EXERCISE INSTRUCTIONS: In the forum thread about showing respect for Sri Guru Granth Sahib on a CD, how does the quoted message say Kirtan CDs or tapes must be handled?

QUOTED PASSAGE:
☆ ☆ ☆ ☆ ☆

# How To Show Respect For Sri Guru Granth Sahib -- On A CD?



## spnadmin (Oct 30, 2009)

Dear forum members

Tejwant Singh ji an SPN forum member received this email message as a participant in an Internet discussion group.  He sent it to me earlier today. I admit that I have mixed reactions to the perspective of the person who wrote it.



What do forum members think? 


What are your reactions? 

Names have been taken out for purposes of internet privacy.

Dear All,

Interesting questions have been raised, as to do we handle a CD containing full version of SGGS, with same rituals as the bound volume of SGGS i.e. perform same rituals of Matha Teko, Parkash and SukhAsan?

Let us consider what is our Guru and what is our obligation to that Guru?

Gurbani is clear to advise that Shabad is our Guru. Shabad by way of Gurbani, which in enshrined in SGGS is our Guru. That does not mean only when it is in ONE volume of SGGS. Shabad i.e. Gurbani in any form, whether in Sainchees,Gutkas, on leaflets or in other printed or written form is our Guru, in whole or in part.

The obligation of a Sikh is to consider the Shabad in Gurbani as Guru, study it, read it or listen to its recitation or utterance, learn its meaning, take lesson and follow its teaching.

Likewise if the Shabad by way of Gurbani, recorded on a CD in written form, or sung or recited in Audio form or in MP3 or MP4 form, is still to be treated in same way. If Kirtan CDs or tapes are there, these must be handled with same level of repect as Gurbani Gutkas.

Now comes to the question of rituals. The establishes ritual is to treat presense of and handling of SGGS in one bound volume as a physical form and practice the establised rituals i.e wrapping Rumalas, placing on cot, keeping of higher level, under Chando etc, with practice of Parkash and Sukh Asan and Matha Teko etc. These are mere rituals as established over time and must be limited toSGGS in one bound volume, as per establised practice.

☆ ☆ ☆ ☆ ☆

DATA BLOCK:
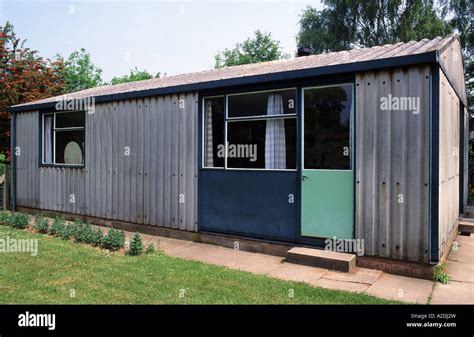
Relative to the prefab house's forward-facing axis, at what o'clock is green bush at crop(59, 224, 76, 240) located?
The green bush is roughly at 2 o'clock from the prefab house.

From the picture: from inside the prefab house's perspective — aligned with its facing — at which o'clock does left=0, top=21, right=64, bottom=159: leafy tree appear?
The leafy tree is roughly at 3 o'clock from the prefab house.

☆ ☆ ☆ ☆ ☆

FINAL ANSWER: With the same level of respect as Gurbani Gutkas.